Born in Kumamoto, Japan, and based in Massachusetts, the Japanese artist is first and foremost a metalsmith, but she recently started experimenting with textiles.
In the last few years she mainly developed pieces with thin gossamer fabric, creating sculptures or jewellery pieces inspired by deep sea creatures.
To set the fabric into complex geometrical shapes and configurations Kusumoto uses a heat-setting technique: the material memorises the shapes that are then employed for wearable 3D jewellery or interior design objects.
Kusumoto creates with this technique sea anemones or sea urchin-like shapes or transparent spheres that contain little fabric objects and blossoming flowers (she makes smaller versions of these pieces for her rings, brooches or bracelets).
Jean Paul Gaultier recently used some of Kusumoto's smaller pieces such as brooches to punctuate his Haute Couture S/S 2019 collection.

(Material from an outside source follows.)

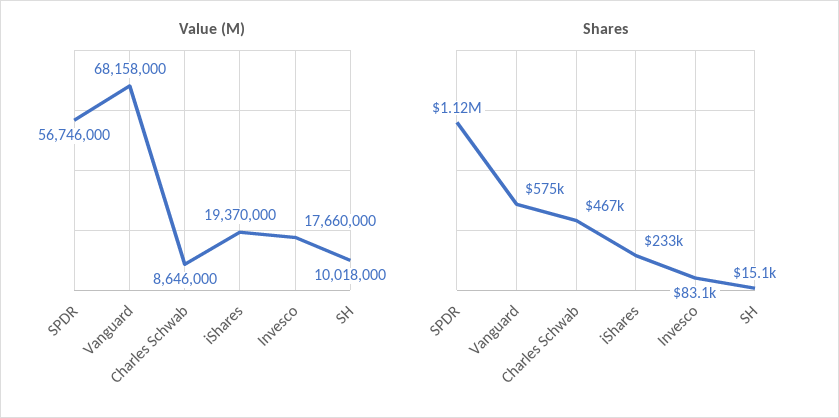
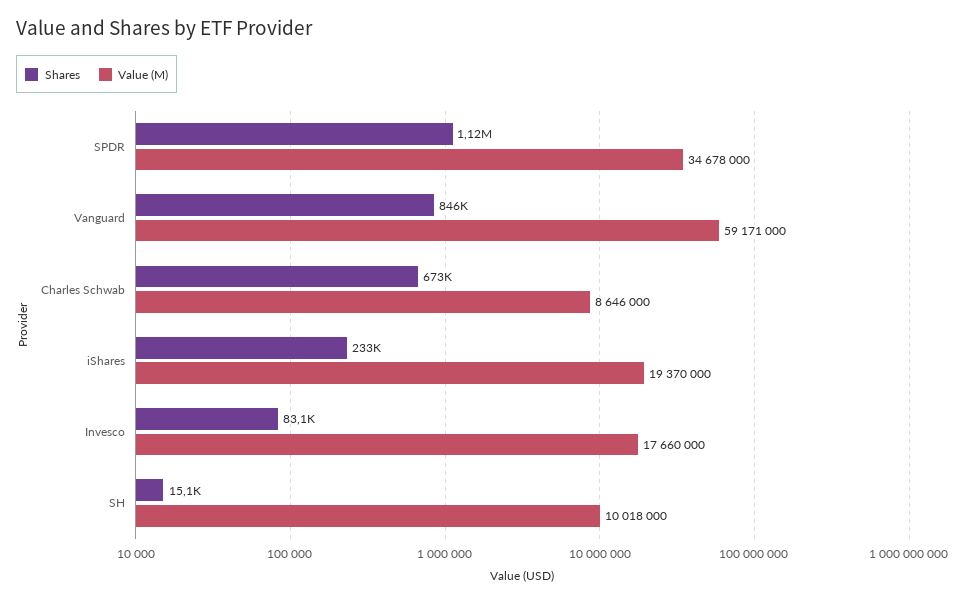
Value (M), SPDR: 56746000 -> 34678000
Value (M), Vanguard: 68158000 -> 59171000
Shares, Vanguard: 575000 -> 846000
Shares, Charles Schwab: 467000 -> 673000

While it is not rare to spot Kusumoto's work in books about fibre art and wearable art, her pieces have also appeared on magazines dedicated to aquatic sports and diving, proving there is a strong connection between her inspirations and the mysteries of the vastly unexplored underwater realm. Hopefully she will experiment more along this line in future, maybe also thanks to new discoveries done by state-of-the-art sensors.